Yang Harus Dilakukan: Tolong kembalikan utuh kutipan dokumen di bawah, yaitu kisah Ami menghadapi perundungan, tanpa mengubah satu kata atau tanda baca pun.

━━━ Kutipan Dokumen ━━━

Kemudian, saat SMP dan SMA, ia merasa lebih percaya diri dan tak mempedulikan omongan orang lain “Ejekan dan perundungan sudah jadi makanan saya sehari-hari. Sering dibilang kayak banci, kayak perempuan, kayak bencong, dan sebagainya,” ujarnya.
Saat kuliah, kata Ami, perundungan, tidak secara langsung mengejek di depannya, tetapi tertawa meledek di belakang. Meski sudah bersikap cuek, Ami kadang masih merasa baper atau terbawa perasaan, terutama bila melihat orang tertawa mengejeknya di belakang.Namun Ami bukan tak belajar untuk melewati hal-hal yang membuatnya sakit hati diperlakukan kurang menyenangkan seperti itu. Ia sering sekali menonton video, tentang pengalaman orang-orang yang memiliki ekspresi seperti dirinya. “Ya mereka ngga tahu perjuangan aku sampai seperti itu,” kata Ami.

━━━ Data ━━━

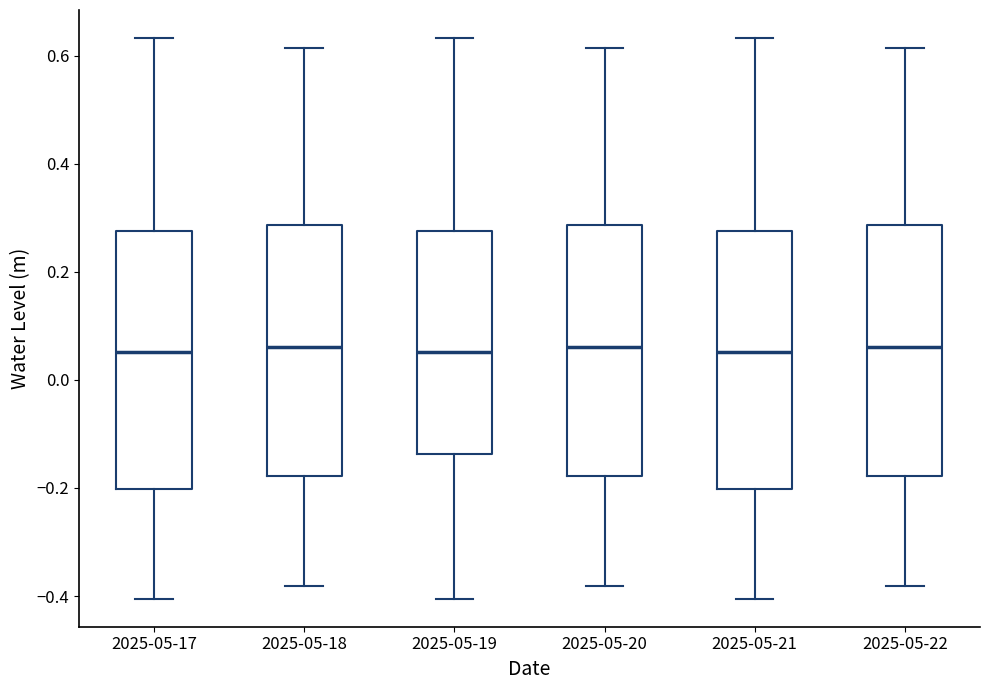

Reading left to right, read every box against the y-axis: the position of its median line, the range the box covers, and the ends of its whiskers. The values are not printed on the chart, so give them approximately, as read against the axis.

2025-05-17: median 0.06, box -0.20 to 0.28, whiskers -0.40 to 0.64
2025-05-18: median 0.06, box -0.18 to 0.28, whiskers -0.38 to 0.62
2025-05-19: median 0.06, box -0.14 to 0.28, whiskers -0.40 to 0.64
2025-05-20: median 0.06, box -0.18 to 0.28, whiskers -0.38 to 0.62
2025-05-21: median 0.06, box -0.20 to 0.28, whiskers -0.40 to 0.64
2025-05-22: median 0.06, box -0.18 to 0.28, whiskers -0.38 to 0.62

━━━

Jawaban Tertulis:
Kemudian, saat SMP dan SMA, ia merasa lebih percaya diri dan tak mempedulikan omongan orang lain “Ejekan dan perundungan sudah jadi makanan saya sehari-hari. Sering dibilang kayak banci, kayak perempuan, kayak bencong, dan sebagainya,” ujarnya.
Saat kuliah, kata Ami, perundungan, tidak secara langsung mengejek di depannya, tetapi tertawa meledek di belakang. Meski sudah bersikap cuek, Ami kadang masih merasa baper atau terbawa perasaan, terutama bila melihat orang tertawa mengejeknya di belakang.Namun Ami bukan tak belajar untuk melewati hal-hal yang membuatnya sakit hati diperlakukan kurang menyenangkan seperti itu. Ia sering sekali menonton video, tentang pengalaman orang-orang yang memiliki ekspresi seperti dirinya. “Ya mereka ngga tahu perjuangan aku sampai seperti itu,” kata Ami.